----- Teks Sumber -----

KONTAN.CO.ID - JAKARTA. Perusahaan Badan Usaha Milik Negara (BUMN) yang bergerak di sektor konstruksi tengah menghadapi lilitan utang jumbo. Tak khayal, permintaan penundaan pembayaran utang bakal dihadapi oleh beberapa perbankan sebagai kreditur. Saat ini, beberapa BUMN yang bergerak di sektor konstruksi ini sedang menghadapi jatuh tempo utang yang sudah dekat. Ambil contoh, PT Wijaya Karya Tbk (
WIKA) yang memiliki beberapa utang yang perlu dibayar pada pertengahan tahun ini. Menilik laporan keuangan WIKA pada kuartal 1/2023, perusahaan memiliki utang hampir jatuh tempo di beberapa bank-bank milik negara (Himbara) yang perlu dibayarkan pada bulan Mei-Juni ini.
Di antaranya adalah PT Bank Negara Indonesia Tbk (
BBNI) dengan jatuh tempo sampai 20 Mei 2023, PT Bank Tabungan Negara Tbk (
BBTN) dengan jatuh tempo sampai 23 Mei 2023, PT Bank Mandiri Tbk (
BMRI) dengan jatuh tempo sampai 10 Juni 2023, dan PT Bank Syariah Indonesia Tbk (
BRIS) dengan masa jatuh tempo di 24 Juni 2023. Direktur Risk Management and Transformation BTN Setiyo Wibowo mengungkapkan bahwa menyebutkan bahwa saat ini memang ada beberapa kredit di BUMN sektor kontruksi memiliki risiko yang tinggi. Bahkan, ia menyebut saat ini beberapa portofolio kredit di BUMN sektor konstruksi sudah ada permintaan restrukturisasi. Hanya saja, ia enggan menyebut perusahaan apa saja yang meminta restrukturisasi. “Saat ini iya (NPL sektor konstruksi termasuk tinggi),” tambah Setiyo, akhir pekan kemarin.

-----

# Tugas Anda
A. Tentukan apakah tiap pernyataan berikut sesuai dengan teks sumber, lalu jawab ya atau tidak beserta kutipan persis kata-kata penentunya dari teks sumber: (i) Utang WIKA di BBTN jatuh tempo sampai 23 Mei 2023. (ii) Setiyo Wibowo menyebutkan nama perusahaan yang meminta restrukturisasi. (iii) Laporan keuangan WIKA yang dirujuk adalah laporan kuartal 1/2023.
B. Cetak tanpa perubahan bagian teks sumber mulai dari "Di antaranya adalah" hingga "akhir pekan kemarin.", termasuk kata-kata penutup tersebut.

----- Data Hasil Ekstraksi -----

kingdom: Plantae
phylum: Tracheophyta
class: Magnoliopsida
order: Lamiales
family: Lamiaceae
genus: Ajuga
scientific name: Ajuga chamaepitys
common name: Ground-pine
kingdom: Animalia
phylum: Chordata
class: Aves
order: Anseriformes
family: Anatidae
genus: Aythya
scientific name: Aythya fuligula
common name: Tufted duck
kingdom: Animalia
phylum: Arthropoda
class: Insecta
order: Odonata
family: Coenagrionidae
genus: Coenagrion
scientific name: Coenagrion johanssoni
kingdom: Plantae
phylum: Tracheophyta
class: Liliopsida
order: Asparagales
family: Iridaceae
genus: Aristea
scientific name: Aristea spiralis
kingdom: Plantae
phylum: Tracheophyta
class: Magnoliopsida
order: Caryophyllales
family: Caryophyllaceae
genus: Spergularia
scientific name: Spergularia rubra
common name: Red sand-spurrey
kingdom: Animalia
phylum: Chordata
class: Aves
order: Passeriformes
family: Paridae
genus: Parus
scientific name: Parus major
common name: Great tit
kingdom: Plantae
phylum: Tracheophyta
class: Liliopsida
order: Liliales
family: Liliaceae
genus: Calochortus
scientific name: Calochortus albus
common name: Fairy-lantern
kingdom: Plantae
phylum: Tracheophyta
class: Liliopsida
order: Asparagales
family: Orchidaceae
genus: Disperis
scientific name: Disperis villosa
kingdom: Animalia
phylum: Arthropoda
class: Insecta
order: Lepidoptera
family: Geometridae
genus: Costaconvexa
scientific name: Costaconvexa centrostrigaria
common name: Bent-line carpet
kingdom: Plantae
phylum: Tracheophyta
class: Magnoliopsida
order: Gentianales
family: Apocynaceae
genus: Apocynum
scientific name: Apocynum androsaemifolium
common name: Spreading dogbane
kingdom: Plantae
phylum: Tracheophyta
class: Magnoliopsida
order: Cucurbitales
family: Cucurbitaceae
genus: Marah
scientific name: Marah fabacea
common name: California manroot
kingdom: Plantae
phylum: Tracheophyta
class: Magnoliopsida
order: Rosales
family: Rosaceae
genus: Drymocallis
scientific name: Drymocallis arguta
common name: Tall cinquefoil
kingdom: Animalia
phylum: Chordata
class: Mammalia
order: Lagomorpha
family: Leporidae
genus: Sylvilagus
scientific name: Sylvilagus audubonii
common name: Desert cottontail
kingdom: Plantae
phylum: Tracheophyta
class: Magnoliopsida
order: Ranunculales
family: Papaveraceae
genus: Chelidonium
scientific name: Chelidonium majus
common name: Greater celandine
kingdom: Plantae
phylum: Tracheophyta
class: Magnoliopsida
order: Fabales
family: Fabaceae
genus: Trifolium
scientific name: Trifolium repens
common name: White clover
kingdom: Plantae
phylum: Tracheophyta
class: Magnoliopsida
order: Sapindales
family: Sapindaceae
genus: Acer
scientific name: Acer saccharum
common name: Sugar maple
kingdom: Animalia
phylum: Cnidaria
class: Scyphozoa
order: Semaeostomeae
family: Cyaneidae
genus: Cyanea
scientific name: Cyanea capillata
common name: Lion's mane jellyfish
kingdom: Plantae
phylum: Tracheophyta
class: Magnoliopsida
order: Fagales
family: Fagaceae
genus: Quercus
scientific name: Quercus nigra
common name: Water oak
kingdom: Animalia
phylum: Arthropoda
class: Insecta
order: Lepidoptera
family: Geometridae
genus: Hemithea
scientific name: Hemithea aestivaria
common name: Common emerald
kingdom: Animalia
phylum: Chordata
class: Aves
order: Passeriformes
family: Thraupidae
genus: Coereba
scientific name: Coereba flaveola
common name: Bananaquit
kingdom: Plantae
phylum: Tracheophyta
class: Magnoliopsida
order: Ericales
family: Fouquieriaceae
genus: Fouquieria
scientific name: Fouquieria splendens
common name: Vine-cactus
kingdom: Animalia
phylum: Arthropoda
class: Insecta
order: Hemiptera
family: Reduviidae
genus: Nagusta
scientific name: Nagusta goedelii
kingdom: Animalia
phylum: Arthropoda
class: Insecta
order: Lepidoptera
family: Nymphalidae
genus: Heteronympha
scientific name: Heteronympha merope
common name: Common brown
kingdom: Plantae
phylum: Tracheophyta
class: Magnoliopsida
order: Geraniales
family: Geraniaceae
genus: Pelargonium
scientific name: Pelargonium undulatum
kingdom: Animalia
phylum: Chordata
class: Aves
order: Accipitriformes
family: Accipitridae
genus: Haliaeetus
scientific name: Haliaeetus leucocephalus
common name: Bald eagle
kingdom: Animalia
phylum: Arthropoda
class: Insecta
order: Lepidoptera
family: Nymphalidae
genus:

-----

# Kunci Jawaban
A.
(i) Ya: "dengan jatuh tempo sampai 23 Mei 2023"
(ii) Tidak: "Hanya saja, ia enggan menyebut perusahaan apa saja yang meminta restrukturisasi."
(iii) Ya: "Menilik laporan keuangan WIKA pada kuartal 1/2023"

B.
Di antaranya adalah PT Bank Negara Indonesia Tbk (
BBNI) dengan jatuh tempo sampai 20 Mei 2023, PT Bank Tabungan Negara Tbk (
BBTN) dengan jatuh tempo sampai 23 Mei 2023, PT Bank Mandiri Tbk (
BMRI) dengan jatuh tempo sampai 10 Juni 2023, dan PT Bank Syariah Indonesia Tbk (
BRIS) dengan masa jatuh tempo di 24 Juni 2023. Direktur Risk Management and Transformation BTN Setiyo Wibowo mengungkapkan bahwa menyebutkan bahwa saat ini memang ada beberapa kredit di BUMN sektor kontruksi memiliki risiko yang tinggi. Bahkan, ia menyebut saat ini beberapa portofolio kredit di BUMN sektor konstruksi sudah ada permintaan restrukturisasi. Hanya saja, ia enggan menyebut perusahaan apa saja yang meminta restrukturisasi. “Saat ini iya (NPL sektor konstruksi termasuk tinggi),” tambah Setiyo, akhir pekan kemarin.